A proposta define que a permanência em uma vaga de recarga após a conclusão do abastecimento é considerada uma infração grave. Para que os motoristas possam se adequar a essa nova norma, haverá uma tolerância de 15 minutos após o término da recarga. Após esse período, os infratores estarão sujeitos a uma multa que pode chegar a R$ 195,23, além da perda de cinco pontos na CNH.
Caso um veículo permaneça na vaga por mais de 30 minutos, a proposta prevê que o carro poderá ser removido por um guincho, aumentando a rigorosidade da medida. Além de se aplicar às vagas públicas, as regras também afetarão estacionamentos privados e coletivos que disponibilizam pontos de recarga, exigindo que os responsáveis implementem normas de rotatividade para garantir a eficiência no uso desses espaços.

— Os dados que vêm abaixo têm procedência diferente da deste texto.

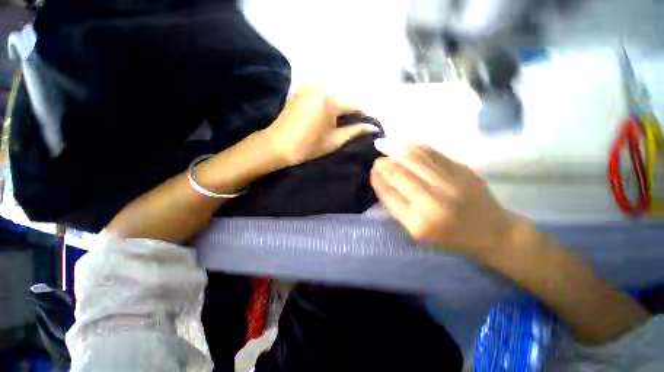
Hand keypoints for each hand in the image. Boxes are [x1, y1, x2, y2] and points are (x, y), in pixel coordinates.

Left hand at [264, 86, 378, 166]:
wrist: (276, 145)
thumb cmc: (306, 147)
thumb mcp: (334, 141)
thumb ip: (355, 131)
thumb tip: (374, 128)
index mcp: (329, 100)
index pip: (356, 105)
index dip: (364, 117)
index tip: (367, 128)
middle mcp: (320, 86)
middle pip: (346, 98)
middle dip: (352, 112)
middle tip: (353, 127)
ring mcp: (310, 85)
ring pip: (336, 95)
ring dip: (341, 107)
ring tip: (340, 123)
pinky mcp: (302, 88)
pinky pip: (324, 93)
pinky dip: (330, 103)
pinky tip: (328, 116)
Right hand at [370, 144, 516, 257]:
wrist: (492, 232)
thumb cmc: (449, 237)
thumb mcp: (416, 231)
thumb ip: (396, 206)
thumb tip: (380, 180)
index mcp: (418, 222)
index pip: (389, 193)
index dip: (377, 179)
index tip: (372, 171)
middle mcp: (433, 201)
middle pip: (399, 173)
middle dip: (383, 164)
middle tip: (377, 160)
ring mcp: (450, 182)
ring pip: (414, 157)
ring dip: (395, 149)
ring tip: (385, 144)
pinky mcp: (462, 169)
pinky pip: (431, 152)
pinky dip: (413, 145)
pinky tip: (403, 143)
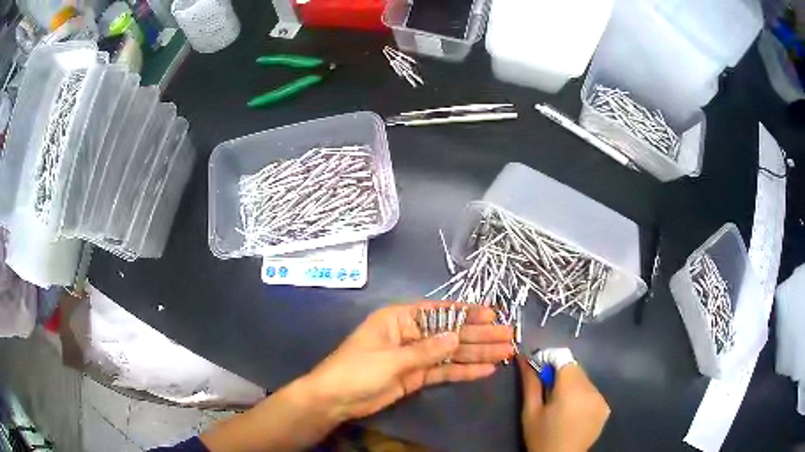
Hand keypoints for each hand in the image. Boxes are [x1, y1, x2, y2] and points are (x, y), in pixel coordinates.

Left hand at [304, 302, 513, 420]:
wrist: (335, 399)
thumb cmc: (357, 370)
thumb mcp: (391, 359)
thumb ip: (426, 350)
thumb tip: (456, 336)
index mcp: (400, 319)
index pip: (439, 312)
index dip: (467, 313)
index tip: (492, 314)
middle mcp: (411, 334)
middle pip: (451, 333)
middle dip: (479, 335)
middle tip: (508, 336)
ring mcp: (415, 356)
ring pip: (451, 353)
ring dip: (477, 353)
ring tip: (505, 352)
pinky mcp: (416, 376)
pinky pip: (443, 371)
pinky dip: (463, 371)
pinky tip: (485, 370)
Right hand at [517, 356, 609, 451]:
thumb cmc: (541, 437)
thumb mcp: (530, 411)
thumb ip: (530, 382)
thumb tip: (523, 358)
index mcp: (571, 389)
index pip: (564, 358)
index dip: (549, 360)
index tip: (538, 372)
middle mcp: (591, 389)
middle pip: (575, 369)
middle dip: (560, 374)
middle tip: (547, 391)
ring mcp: (601, 399)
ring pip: (584, 380)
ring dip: (571, 385)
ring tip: (560, 404)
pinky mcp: (605, 408)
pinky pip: (592, 392)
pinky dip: (582, 396)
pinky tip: (573, 412)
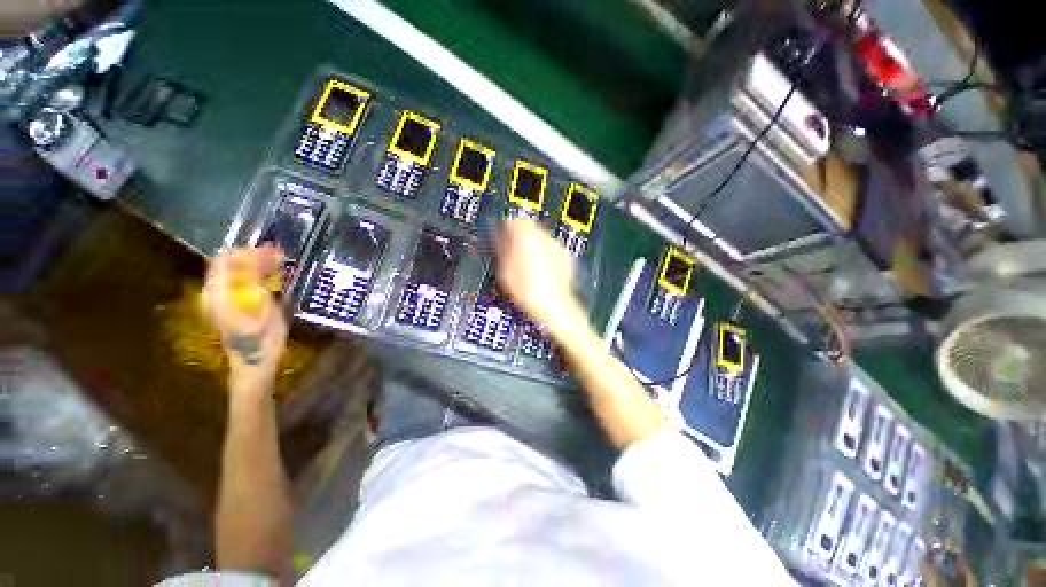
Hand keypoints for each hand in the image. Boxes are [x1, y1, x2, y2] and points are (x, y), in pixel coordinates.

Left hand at [201, 245, 288, 391]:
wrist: (256, 361)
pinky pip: (243, 283)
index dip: (248, 251)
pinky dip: (258, 277)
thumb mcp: (261, 304)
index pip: (226, 259)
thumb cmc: (260, 336)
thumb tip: (257, 252)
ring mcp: (224, 299)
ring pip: (238, 272)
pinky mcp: (235, 304)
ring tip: (280, 265)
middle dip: (255, 257)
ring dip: (258, 266)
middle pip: (231, 264)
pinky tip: (274, 278)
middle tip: (280, 257)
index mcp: (219, 291)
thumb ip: (255, 278)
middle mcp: (217, 291)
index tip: (273, 250)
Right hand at [495, 219, 583, 330]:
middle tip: (515, 254)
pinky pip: (553, 251)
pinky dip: (548, 256)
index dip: (506, 230)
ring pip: (542, 239)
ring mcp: (557, 246)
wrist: (552, 305)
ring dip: (535, 247)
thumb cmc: (526, 291)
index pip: (513, 221)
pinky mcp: (567, 257)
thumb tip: (500, 238)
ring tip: (529, 266)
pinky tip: (543, 271)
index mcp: (525, 235)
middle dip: (521, 238)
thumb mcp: (504, 270)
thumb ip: (501, 248)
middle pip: (529, 228)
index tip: (503, 238)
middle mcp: (543, 236)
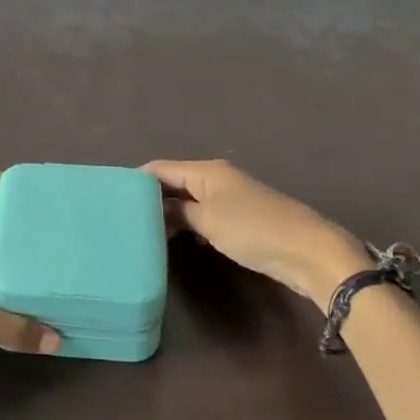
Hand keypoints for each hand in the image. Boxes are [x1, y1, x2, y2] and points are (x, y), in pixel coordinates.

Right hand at [143, 159, 367, 309]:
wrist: (308, 251)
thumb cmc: (253, 229)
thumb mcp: (207, 221)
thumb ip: (177, 213)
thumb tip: (156, 211)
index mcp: (206, 171)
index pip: (160, 168)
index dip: (136, 180)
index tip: (111, 197)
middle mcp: (217, 178)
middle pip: (175, 182)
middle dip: (152, 198)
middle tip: (125, 220)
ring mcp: (231, 199)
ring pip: (190, 201)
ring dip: (171, 214)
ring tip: (145, 232)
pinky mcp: (242, 220)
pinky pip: (205, 216)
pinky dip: (189, 225)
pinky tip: (178, 241)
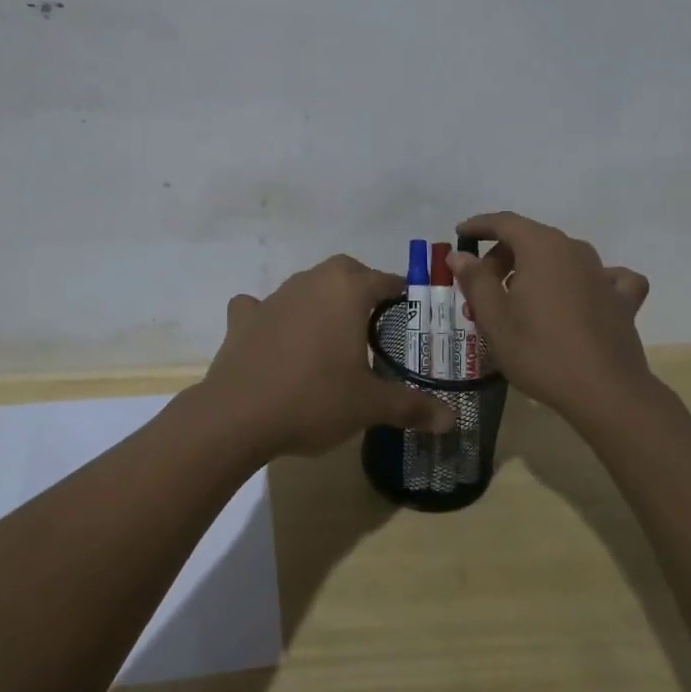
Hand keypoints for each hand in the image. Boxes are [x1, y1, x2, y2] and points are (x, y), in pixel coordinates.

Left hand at [203, 254, 456, 458]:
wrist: (238, 415)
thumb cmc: (315, 399)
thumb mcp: (370, 406)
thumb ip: (412, 407)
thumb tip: (452, 420)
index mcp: (347, 290)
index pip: (384, 280)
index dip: (400, 293)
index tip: (409, 311)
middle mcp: (311, 281)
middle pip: (344, 272)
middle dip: (361, 288)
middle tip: (373, 321)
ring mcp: (274, 297)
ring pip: (306, 285)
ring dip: (320, 301)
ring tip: (330, 334)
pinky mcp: (243, 318)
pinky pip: (262, 307)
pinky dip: (272, 316)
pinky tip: (275, 336)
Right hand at [448, 212, 652, 424]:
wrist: (606, 392)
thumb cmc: (540, 352)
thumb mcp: (494, 319)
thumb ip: (475, 280)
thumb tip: (460, 255)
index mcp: (541, 247)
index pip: (504, 222)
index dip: (479, 226)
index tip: (461, 234)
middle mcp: (574, 249)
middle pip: (532, 239)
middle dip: (502, 257)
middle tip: (482, 289)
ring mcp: (603, 273)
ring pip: (561, 258)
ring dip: (535, 271)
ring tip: (519, 302)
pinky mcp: (623, 300)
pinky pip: (603, 278)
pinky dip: (586, 282)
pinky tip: (583, 297)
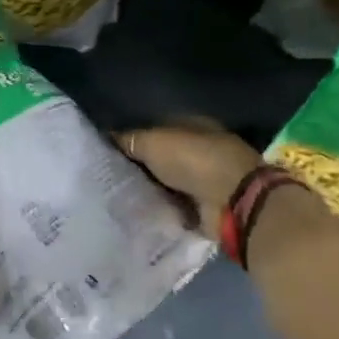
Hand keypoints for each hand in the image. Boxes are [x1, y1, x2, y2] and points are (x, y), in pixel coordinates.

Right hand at [119, 121, 264, 231]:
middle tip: (106, 176)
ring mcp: (204, 180)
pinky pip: (173, 206)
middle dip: (138, 166)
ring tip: (115, 196)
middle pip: (161, 157)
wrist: (232, 202)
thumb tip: (106, 136)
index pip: (156, 128)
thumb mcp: (153, 142)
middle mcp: (199, 150)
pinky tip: (135, 213)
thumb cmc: (194, 160)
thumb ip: (129, 139)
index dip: (133, 137)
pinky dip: (160, 210)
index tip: (108, 151)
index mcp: (192, 125)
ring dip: (148, 189)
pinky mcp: (204, 208)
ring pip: (166, 183)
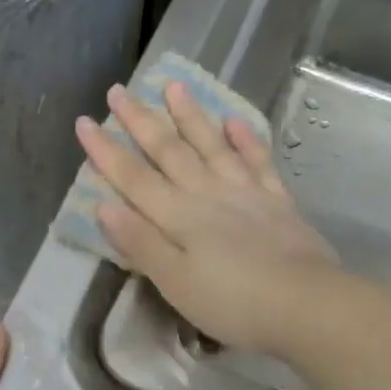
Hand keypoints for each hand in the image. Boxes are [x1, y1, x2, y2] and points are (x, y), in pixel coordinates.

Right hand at [75, 80, 343, 356]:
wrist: (306, 304)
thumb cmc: (234, 303)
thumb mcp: (176, 283)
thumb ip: (141, 243)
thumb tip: (103, 205)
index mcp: (179, 217)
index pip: (133, 178)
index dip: (106, 151)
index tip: (84, 121)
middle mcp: (208, 194)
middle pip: (169, 152)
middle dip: (140, 121)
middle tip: (118, 90)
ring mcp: (245, 193)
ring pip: (211, 146)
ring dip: (190, 116)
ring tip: (174, 85)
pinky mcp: (277, 200)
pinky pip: (257, 161)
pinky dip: (245, 140)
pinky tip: (234, 121)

O Projeto de Lei está em fase de análise nas comissões de Viação e Transportes, Constituição e Justiça e de Cidadania. Para ser transformado em lei, o texto precisará ser aprovado na Câmara dos Deputados e no Senado Federal, seguido pela sanção do presidente da República. Essa iniciativa é parte de um movimento maior que busca regulamentar o uso de veículos elétricos no Brasil, o que pode incluir mudanças até mesmo na CNH, em resposta à crescente adoção desses veículos.
Com a implementação dessa proposta, espera-se que haja uma maior conscientização entre os motoristas sobre a importância da rotatividade nas vagas de recarga, beneficiando todos os usuários que dependem da infraestrutura elétrica para manter seus veículos em operação.